Reisen mit Privatjet

Personalchef an Regierung: Befolgt eigene Regeln!

Oberösterreich
26.07.2026 10:00

Wortreich machen sich Landesregierungsmitglieder regelmäßig für den schwächelnden Linzer Flughafen stark, in einem Manifest haben sie sich sogar dazu verpflichtet, Dienstreisen über ihn abzuwickeln. Nicht alle halten sich aber daran, was ihnen nun einen Rüffel vom Personalchef des Landes einbringt.

Wenn die Landespolitik beschließt, über vier Jahre insgesamt 36 Millionen Euro Steuergeld in die mau funktionierende Flugverbindung Linz-Frankfurt zu stecken; wenn sie ein Manifest aufsetzt, in dem sie sich selbst verpflichtet, internationale Geschäftsreisen über den Flughafen Linz abzuwickeln; wenn dann aber Regierungsmitglieder bei einer Delegationsreise erst recht mit dem Privatjet nach Polen fliegen – dann sorgt das, wie berichtet, für Empörung.
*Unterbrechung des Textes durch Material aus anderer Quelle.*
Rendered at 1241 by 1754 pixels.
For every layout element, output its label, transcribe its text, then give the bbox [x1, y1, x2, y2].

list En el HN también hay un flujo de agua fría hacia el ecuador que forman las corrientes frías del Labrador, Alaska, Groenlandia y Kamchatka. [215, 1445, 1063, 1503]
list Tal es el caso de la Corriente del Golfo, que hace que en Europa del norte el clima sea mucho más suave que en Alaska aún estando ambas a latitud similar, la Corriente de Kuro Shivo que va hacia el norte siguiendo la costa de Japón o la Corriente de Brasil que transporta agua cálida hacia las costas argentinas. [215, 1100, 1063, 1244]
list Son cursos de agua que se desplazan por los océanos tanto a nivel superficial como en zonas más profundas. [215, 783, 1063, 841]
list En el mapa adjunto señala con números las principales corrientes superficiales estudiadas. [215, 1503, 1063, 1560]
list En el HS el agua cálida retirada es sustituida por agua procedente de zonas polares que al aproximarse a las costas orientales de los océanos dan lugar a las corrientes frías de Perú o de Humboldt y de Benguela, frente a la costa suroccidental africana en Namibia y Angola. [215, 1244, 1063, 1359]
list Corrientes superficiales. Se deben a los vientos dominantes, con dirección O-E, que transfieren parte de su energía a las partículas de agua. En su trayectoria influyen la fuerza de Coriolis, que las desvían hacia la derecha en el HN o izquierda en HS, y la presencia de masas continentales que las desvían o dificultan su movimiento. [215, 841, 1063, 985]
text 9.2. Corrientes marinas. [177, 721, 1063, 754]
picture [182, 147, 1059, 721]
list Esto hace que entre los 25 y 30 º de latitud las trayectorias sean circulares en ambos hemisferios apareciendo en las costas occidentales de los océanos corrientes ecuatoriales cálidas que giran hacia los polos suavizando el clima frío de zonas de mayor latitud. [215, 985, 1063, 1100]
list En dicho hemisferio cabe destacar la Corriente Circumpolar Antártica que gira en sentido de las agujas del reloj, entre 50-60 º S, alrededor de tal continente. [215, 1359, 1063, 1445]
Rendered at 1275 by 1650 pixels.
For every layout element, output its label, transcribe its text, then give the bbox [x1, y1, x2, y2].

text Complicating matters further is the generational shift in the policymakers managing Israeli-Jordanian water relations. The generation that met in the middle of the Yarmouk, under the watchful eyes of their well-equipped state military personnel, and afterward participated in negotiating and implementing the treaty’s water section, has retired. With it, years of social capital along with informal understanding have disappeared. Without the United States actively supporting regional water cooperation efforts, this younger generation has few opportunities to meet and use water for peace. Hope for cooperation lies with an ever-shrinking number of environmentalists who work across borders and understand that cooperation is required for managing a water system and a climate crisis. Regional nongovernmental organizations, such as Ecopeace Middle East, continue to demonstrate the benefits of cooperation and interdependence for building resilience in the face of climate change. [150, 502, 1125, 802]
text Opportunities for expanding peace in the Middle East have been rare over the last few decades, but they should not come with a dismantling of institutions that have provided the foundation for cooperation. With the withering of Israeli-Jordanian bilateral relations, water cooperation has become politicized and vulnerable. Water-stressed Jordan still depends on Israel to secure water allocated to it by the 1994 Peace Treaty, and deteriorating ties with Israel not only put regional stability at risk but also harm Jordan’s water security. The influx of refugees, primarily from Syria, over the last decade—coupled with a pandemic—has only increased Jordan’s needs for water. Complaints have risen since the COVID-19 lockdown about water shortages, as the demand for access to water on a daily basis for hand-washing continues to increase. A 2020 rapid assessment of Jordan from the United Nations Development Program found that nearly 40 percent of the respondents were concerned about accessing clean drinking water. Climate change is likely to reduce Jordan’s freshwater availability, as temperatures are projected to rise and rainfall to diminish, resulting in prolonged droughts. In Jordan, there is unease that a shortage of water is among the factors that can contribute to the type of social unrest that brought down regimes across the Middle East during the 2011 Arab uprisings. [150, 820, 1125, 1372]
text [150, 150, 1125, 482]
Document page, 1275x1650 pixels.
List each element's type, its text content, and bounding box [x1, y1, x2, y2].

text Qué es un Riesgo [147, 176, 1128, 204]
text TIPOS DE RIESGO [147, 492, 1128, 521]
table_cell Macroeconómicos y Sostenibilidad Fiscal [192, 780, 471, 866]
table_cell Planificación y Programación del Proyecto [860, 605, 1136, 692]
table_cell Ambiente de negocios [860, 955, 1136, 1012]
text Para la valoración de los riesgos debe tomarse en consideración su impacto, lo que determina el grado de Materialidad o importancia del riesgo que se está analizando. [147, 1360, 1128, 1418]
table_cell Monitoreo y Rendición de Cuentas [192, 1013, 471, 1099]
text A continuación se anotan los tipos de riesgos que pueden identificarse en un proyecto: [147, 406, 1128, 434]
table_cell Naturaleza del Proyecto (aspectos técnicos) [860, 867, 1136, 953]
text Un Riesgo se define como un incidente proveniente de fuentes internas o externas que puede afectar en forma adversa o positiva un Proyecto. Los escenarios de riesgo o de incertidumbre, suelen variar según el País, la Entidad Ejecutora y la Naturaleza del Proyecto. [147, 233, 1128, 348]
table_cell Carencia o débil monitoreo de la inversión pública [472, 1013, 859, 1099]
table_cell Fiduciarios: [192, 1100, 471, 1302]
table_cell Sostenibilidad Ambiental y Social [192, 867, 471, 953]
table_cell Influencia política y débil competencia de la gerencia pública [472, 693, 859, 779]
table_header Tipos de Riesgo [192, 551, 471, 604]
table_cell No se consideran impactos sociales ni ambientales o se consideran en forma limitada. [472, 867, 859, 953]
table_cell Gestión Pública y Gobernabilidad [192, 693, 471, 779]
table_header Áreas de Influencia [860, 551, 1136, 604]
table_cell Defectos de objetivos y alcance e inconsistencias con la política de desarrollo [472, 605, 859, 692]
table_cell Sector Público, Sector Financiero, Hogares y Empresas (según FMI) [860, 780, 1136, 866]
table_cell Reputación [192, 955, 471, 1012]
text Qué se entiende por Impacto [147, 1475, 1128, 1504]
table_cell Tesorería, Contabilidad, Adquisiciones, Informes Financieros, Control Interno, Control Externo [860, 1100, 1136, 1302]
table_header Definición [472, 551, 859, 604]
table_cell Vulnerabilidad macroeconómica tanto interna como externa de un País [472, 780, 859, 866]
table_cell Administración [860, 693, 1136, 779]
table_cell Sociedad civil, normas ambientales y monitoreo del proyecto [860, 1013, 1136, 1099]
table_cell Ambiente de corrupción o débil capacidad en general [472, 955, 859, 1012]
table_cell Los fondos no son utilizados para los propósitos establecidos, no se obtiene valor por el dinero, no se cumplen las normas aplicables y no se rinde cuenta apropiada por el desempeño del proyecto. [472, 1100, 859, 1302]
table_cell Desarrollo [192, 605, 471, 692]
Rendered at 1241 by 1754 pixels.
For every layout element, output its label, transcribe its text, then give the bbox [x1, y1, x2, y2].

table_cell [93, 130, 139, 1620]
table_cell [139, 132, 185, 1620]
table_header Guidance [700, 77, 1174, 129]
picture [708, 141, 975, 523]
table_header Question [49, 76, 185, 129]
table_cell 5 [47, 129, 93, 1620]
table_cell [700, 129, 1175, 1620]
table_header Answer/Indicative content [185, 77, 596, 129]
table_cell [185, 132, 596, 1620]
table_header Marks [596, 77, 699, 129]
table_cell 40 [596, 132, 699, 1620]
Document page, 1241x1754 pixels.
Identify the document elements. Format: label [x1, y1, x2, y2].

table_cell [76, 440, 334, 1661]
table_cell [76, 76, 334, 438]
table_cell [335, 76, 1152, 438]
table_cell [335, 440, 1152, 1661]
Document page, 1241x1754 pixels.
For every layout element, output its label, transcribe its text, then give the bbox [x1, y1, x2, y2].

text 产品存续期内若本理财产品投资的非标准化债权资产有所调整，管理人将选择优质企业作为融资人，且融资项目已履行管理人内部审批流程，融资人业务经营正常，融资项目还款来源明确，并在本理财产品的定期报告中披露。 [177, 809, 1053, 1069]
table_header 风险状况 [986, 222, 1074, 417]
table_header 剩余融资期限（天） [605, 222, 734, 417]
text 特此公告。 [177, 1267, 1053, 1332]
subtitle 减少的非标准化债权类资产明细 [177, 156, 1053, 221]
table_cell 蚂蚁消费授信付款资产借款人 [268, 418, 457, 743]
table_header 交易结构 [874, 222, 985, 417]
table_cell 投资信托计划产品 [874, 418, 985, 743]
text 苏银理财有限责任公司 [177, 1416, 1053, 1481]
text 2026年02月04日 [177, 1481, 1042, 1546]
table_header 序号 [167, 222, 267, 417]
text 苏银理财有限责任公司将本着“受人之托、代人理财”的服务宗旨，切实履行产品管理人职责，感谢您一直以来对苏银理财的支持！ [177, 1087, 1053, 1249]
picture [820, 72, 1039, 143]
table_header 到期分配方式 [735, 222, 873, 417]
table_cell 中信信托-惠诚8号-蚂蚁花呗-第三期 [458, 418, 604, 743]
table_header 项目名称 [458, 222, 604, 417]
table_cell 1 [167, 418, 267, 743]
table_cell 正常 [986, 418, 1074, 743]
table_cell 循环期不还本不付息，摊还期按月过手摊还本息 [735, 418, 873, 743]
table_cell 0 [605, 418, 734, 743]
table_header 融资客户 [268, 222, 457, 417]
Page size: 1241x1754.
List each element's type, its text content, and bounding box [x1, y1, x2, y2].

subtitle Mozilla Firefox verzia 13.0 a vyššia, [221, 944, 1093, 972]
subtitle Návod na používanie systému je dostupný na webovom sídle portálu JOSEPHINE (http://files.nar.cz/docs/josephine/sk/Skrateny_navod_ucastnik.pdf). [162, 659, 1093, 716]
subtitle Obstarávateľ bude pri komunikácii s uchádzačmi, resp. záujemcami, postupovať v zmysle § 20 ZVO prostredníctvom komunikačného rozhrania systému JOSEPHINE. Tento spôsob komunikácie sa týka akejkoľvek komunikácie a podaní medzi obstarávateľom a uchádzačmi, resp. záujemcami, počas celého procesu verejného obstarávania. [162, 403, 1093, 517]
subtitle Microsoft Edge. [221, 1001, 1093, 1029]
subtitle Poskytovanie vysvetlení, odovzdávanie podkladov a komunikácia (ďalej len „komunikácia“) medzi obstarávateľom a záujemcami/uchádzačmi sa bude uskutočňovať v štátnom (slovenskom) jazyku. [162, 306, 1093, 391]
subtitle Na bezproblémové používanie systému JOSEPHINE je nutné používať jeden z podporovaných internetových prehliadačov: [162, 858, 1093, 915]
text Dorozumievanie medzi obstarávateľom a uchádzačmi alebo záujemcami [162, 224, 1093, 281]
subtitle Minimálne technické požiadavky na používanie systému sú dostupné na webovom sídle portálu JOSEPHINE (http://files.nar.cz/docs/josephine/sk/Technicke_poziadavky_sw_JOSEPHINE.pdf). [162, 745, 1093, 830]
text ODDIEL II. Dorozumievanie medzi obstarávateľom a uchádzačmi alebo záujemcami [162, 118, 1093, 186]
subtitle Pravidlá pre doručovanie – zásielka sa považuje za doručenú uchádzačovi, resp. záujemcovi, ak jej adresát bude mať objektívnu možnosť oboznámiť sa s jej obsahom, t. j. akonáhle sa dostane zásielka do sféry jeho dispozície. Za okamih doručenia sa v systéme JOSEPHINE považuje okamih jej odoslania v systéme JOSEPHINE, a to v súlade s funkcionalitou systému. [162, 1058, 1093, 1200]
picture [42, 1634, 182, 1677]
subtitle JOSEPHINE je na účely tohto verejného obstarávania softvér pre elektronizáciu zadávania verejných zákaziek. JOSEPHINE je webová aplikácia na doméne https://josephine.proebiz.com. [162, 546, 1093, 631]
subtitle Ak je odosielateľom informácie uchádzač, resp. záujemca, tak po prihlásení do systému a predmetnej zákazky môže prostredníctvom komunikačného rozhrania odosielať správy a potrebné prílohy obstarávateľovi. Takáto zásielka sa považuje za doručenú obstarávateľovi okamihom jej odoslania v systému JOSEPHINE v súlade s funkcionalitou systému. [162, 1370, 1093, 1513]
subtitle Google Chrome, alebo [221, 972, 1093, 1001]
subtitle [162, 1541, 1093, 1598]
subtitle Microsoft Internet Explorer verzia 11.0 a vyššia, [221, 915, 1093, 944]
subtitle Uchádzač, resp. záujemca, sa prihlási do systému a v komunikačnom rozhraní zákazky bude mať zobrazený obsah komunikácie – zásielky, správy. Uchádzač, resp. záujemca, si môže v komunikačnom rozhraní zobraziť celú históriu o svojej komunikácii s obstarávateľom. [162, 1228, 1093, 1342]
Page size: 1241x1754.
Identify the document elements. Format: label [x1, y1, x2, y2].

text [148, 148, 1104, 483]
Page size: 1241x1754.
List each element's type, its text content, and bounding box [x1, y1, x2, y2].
Architekturreise hat Nachspiel
Diese Reise einer 39-köpfigen Delegation der Bauinnung mit Markus Achleitner (ÖVP) und Manfred Haimbuchner (FPÖ) zum Thema Architektur hat jetzt auch landesintern ein Nachspiel.

(Bild: Krone KREATIV/APA/Barbara Gindl, Markus Wenzel)

In einem – der „Krone“ vorliegenden – Schreiben mit dem Betreff „Dienstreisen; Flugreisen; Manifest zum Linzer Flughafen; Künftige Vorgangsweise“ sendet der Chef der Personalabteilung des Landes OÖ, Florian Kirchstetter, einen Appell an jedes Mitglied der Landesregierung aus: Man möge sich doch bitte an das selbst initiierte Manifest halten und „künftig diese Flugreisen vom Flughafen Linz aus für die Abreise bzw. Anreise zu buchen“. Vorsichtiger Nachsatz: „(...), sofern dies nicht unmöglich oder sehr unwirtschaftlich wäre.“ Zur Sicherheit hat Kirchstetter dem Schreiben auch noch das erwähnte Flughafenmanifest beigefügt.

Landesbedienstete zu Linz verpflichtet
Der Hintergrund seines Schreibens: Delegationsreisen von Regierungsmitgliedern werden von deren Büros selbst gebucht. Die Reisen aller anderen Landesbediensteten werden aber über das Referat Reisestelle der Abteilung Personal abgewickelt – und die ist angehalten, den Flughafen Linz zu bevorzugen.